For those as yet unaware, accountants, solicitors, and company secretaries responsible for maintaining statutory registers of companies and LLPs will soon have another job to do with the upcoming PSC register.
As from April, these professionals will be called upon to create and maintain this new register of people with significant control.
This move will be effective for companies from the start of the new tax year on 6 April 2016.
It is one of the changes introduced by the Small Business, Enterprise and Employment Act 2015 to improve transparency about how companies are run.
It isn’t something that can be put on the backburner either. They are necessary to file with Companies House from 30 June 2016, with the first annual confirmation statement, which replaces the annual return.
The PSC register will not look too different to the register of directors and must record the same particulars of individuals and organisations with significant control (PSCs) as the current register of directors, which must record directors, but the new world will have the addition of details regarding the nature of their control over the company.
These details will be publicly available, with the exception of an individual’s residential address and day of birth.
It’s worth pointing out though that identifying a company’s PSCs, however, is more complex than identifying its directors. An individual is defined to include not only natural persons but also corporations sole, governments, government departments, international organisations and UK local government bodies and authorities.
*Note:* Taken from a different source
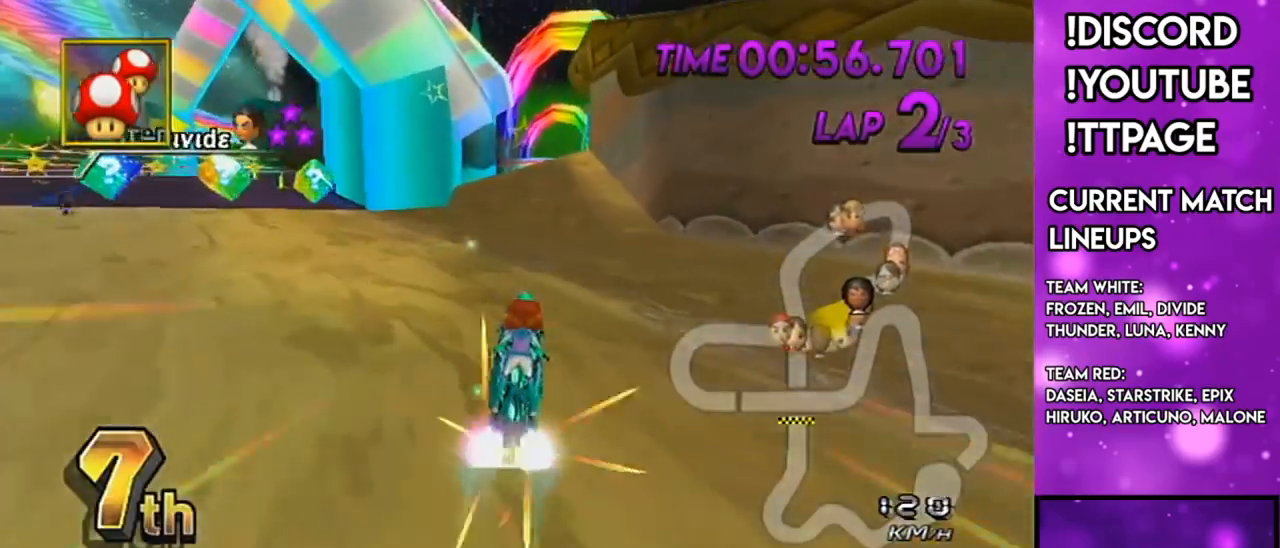
{"dt_ms": 500, "buttons": ["A"], "left_stick": "center", "right_stick": "center", "events": [[200, "L1", "up"], [200, "left_stick", "right"], [450, "left_stick", "center"]]}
Significant control over a company is decided if a person:
- Holds more than 25% of the shares in the company
- Holds more than 25% of the voting rights in the company
- Holds the right to appoint or remove a majority of the board of directors of the company
- Have the right to, or do, exercise significant influence or control over the company; or
- Have the right to, or do, exercise significant influence or control over a trust or firm:
The first three conditions are relatively simple to apply, while consideration of conditions (4) and (5) require reference to guidance published by the Department for Business Innovation and Skills.
After a company’s PSCs have been identified, matters are further complicated by the requirement that only ‘registrable’ PSCs be included in the register.
The legislation calls for companies to take reasonable steps to identify and record PSCs. Companies and their officers who fail to do so risk incurring a fine or imprisonment. However, as the rules expressly prohibit inclusion of ‘non-registrable’ PSCs in the register, a company cannot attempt to bypass the complexities outlined above by including every potential PSC in the register. To do so would risk the inclusion of a non-registrable PSC and a possible fine of up to £1,000 for the company and every officer in default.
It means that those responsible for maintaining statutory books therefore have no option other than to make every effort to meet the requirements of the new rules regardless of how complex they are, and hope that there will be some forgiveness regarding errors and omissions, whilst the learning curve is being established.